Evidence presented during the defendant’s 2013 preliminary hearing showed that on the day of the abduction, Norma was captured on a home security surveillance camera walking along Quail Creek Drive, and less than 30 seconds later, a green Nissan Xterra is seen heading in the same direction. About five minutes after the vehicle’s first appearance, it goes racing by in the opposite direction, then abruptly reverses course and goes back the way it came.
Soccio said the DNA evidence is the linchpin, narrowing down the list of possible donors of the incriminating evidence to only two-dozen -- with Torres being the strongest candidate.

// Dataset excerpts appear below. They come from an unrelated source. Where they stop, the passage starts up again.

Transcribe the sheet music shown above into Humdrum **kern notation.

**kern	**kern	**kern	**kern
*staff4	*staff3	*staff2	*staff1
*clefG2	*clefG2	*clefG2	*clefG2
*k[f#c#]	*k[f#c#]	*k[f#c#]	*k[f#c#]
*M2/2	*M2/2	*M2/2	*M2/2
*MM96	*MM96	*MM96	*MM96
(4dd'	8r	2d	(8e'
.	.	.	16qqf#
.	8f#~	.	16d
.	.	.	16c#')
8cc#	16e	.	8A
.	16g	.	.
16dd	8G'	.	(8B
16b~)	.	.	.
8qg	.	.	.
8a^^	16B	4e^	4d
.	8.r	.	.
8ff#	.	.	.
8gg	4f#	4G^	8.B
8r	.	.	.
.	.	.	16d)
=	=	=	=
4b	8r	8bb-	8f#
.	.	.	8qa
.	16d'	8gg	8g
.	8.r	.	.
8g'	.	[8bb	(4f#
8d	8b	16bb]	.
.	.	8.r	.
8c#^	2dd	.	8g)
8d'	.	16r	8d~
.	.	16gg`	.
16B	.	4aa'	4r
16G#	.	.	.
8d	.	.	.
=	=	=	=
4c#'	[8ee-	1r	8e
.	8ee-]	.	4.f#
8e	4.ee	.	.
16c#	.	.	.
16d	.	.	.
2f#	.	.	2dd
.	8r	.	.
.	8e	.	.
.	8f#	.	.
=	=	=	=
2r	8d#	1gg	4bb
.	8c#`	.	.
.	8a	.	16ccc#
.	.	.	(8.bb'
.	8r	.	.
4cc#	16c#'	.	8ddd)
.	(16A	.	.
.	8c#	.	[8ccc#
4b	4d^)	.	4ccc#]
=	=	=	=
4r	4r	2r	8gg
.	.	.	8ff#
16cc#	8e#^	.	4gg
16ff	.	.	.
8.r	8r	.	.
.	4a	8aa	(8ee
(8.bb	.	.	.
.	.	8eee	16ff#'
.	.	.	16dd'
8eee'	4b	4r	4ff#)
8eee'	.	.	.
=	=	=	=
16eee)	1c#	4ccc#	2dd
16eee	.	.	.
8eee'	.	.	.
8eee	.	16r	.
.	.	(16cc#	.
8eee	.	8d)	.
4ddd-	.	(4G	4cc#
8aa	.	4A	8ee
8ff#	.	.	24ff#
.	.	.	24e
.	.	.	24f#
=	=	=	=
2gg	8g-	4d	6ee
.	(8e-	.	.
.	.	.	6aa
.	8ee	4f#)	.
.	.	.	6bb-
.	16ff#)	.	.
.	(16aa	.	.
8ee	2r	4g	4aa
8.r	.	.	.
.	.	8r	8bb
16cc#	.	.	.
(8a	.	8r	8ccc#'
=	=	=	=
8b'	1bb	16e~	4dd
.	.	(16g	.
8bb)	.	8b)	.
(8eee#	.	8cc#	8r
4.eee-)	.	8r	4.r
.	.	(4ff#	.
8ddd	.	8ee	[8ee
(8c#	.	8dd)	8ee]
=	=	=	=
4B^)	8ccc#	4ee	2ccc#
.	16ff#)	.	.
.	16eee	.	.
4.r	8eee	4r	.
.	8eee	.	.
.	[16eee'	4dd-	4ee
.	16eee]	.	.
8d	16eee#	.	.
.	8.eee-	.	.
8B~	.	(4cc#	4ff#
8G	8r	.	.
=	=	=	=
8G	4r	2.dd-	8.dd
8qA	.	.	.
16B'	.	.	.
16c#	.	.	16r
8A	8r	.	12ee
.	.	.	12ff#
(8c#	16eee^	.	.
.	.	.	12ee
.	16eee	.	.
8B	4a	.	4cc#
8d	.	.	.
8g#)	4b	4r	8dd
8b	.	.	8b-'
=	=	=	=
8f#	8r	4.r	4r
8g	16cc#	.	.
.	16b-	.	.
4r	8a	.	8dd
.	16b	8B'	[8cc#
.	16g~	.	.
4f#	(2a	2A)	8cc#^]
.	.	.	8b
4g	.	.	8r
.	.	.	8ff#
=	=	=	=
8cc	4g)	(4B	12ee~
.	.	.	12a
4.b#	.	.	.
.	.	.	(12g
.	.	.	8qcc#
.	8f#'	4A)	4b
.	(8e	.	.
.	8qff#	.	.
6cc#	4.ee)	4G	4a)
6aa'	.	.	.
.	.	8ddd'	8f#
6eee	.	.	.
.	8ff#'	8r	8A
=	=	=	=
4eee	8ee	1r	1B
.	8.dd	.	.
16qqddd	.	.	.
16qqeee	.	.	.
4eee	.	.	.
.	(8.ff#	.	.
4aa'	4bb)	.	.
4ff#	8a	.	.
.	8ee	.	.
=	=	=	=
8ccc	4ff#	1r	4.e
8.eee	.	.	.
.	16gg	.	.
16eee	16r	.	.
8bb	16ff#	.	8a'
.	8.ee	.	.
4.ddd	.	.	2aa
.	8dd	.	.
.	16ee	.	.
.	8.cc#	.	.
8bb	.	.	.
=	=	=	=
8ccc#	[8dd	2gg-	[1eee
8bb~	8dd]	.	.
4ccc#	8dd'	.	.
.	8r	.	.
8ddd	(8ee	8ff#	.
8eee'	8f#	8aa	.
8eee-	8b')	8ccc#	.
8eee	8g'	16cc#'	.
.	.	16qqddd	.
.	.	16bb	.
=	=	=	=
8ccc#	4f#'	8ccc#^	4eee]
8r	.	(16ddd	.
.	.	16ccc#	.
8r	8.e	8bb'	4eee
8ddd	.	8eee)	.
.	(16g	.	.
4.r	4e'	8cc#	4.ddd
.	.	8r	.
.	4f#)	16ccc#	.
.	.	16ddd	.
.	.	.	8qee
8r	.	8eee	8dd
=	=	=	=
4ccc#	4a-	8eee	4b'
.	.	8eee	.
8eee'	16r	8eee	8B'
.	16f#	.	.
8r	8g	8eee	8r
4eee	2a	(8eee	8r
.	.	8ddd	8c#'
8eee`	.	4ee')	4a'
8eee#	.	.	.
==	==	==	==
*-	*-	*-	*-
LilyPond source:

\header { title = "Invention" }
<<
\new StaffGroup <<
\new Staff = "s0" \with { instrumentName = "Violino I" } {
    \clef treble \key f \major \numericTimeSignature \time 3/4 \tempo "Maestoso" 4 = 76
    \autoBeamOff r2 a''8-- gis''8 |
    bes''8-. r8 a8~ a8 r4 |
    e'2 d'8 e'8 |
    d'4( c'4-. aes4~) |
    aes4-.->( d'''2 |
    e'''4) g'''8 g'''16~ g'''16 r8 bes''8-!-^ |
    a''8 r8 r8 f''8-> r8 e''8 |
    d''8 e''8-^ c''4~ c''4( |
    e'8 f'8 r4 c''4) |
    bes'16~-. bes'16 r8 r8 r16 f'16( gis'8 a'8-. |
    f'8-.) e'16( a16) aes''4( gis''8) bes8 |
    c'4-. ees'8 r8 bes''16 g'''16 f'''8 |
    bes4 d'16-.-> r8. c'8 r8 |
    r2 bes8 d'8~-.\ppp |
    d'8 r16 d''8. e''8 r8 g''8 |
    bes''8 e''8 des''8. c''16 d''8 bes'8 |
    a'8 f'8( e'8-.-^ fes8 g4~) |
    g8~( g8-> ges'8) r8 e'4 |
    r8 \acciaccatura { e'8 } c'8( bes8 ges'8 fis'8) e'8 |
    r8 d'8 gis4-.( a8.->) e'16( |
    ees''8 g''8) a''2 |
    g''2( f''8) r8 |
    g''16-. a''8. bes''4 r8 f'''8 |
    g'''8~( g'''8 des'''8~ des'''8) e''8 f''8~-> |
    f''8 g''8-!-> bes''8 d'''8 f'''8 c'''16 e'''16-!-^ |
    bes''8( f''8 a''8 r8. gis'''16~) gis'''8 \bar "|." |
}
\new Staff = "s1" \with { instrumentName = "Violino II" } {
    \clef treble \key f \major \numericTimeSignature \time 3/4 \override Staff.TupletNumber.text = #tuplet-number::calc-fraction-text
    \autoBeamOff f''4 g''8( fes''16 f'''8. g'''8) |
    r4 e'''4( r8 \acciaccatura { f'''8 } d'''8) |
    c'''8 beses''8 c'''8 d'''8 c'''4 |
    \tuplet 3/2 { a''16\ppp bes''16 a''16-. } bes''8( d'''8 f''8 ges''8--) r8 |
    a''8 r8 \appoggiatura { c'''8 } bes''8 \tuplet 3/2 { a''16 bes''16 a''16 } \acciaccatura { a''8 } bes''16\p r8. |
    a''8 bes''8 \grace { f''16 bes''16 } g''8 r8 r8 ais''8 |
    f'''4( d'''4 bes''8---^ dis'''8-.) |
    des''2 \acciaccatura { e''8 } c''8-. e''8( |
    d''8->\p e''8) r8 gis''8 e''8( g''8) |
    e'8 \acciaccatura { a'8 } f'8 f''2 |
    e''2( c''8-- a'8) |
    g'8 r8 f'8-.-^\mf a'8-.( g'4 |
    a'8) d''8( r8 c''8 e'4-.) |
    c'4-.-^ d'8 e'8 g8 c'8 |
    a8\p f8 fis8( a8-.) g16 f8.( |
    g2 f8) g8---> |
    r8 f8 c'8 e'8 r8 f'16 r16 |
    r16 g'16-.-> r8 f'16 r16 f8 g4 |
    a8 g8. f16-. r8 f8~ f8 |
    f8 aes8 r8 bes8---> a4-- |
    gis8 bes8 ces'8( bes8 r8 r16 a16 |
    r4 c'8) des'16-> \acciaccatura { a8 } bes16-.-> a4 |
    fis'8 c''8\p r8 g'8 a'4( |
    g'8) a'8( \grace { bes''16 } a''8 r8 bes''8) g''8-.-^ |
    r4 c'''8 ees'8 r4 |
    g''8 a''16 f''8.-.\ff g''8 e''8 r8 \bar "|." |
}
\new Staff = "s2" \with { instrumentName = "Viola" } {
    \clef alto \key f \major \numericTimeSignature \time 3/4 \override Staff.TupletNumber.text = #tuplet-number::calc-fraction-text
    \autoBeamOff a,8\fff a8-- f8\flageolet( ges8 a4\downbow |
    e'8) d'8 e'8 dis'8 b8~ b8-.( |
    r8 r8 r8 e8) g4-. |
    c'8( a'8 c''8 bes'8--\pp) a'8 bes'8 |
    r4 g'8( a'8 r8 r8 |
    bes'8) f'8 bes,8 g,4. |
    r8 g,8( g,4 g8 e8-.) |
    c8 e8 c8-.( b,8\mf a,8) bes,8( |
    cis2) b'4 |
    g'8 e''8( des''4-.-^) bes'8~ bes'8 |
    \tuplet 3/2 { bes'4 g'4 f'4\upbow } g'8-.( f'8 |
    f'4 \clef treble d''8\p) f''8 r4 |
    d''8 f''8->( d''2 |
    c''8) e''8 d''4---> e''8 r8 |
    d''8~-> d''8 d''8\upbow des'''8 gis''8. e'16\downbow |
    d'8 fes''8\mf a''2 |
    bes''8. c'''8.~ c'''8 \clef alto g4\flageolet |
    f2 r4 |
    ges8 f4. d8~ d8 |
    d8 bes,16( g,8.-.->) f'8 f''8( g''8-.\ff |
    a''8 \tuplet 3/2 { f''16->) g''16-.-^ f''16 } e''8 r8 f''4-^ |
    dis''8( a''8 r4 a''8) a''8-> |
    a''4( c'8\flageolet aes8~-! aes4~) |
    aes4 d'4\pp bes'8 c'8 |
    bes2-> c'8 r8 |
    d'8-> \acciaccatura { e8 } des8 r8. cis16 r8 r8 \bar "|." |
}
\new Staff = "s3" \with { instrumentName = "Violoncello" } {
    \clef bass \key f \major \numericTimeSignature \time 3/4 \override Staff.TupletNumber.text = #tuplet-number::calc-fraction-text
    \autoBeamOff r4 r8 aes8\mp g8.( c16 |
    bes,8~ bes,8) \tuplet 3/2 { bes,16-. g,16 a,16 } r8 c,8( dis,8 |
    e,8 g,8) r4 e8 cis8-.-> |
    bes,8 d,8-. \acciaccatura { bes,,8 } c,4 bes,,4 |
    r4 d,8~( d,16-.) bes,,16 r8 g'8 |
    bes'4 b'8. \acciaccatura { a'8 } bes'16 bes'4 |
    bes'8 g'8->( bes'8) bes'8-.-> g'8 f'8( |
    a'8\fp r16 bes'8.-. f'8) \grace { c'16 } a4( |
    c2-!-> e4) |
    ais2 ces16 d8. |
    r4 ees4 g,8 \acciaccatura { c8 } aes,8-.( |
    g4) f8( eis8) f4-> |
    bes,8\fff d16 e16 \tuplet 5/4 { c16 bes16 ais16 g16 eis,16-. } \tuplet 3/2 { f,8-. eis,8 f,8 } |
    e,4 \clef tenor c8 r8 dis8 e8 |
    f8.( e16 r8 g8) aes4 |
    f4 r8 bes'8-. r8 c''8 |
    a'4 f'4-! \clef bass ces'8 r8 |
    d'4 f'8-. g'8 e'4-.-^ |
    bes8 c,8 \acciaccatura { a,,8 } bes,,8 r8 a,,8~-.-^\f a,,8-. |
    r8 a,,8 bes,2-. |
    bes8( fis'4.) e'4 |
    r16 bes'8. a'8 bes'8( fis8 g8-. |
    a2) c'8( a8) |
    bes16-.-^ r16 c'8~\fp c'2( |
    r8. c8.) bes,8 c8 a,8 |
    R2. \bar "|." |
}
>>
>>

“I know we say this too much, but there’s a lot of circumstantial evidence,” the prosecutor told City News Service. “A lot of scientific evidence, too. That has consumed a lot of time, testing and re-testing. The investigative team was really effective. They generated a lot of information. It created probably the most amount of work I’ve ever handled.”
Soccio said the case has been ready to go to trial from the prosecution’s perspective for more than a year. A major challenge has been finding Torres appropriate defense counsel. His first public defender was appointed to a judgeship, after which his next public defender declared a conflict in representation, leading to yet a third defense team.
“The judge has said she’s going to hold his lawyers to a timetable that’s reasonable,” Soccio said. “I believe the trial will happen in the fall. The community is ready to have this finished. And for the sake of the family, I hope it ends. They have suffered. When a young girl is kidnapped and killed, the pain is severe.”
If convicted, Torres will face the death penalty.
He’s slated to appear for a trial-setting conference on July 24 at the Riverside Hall of Justice.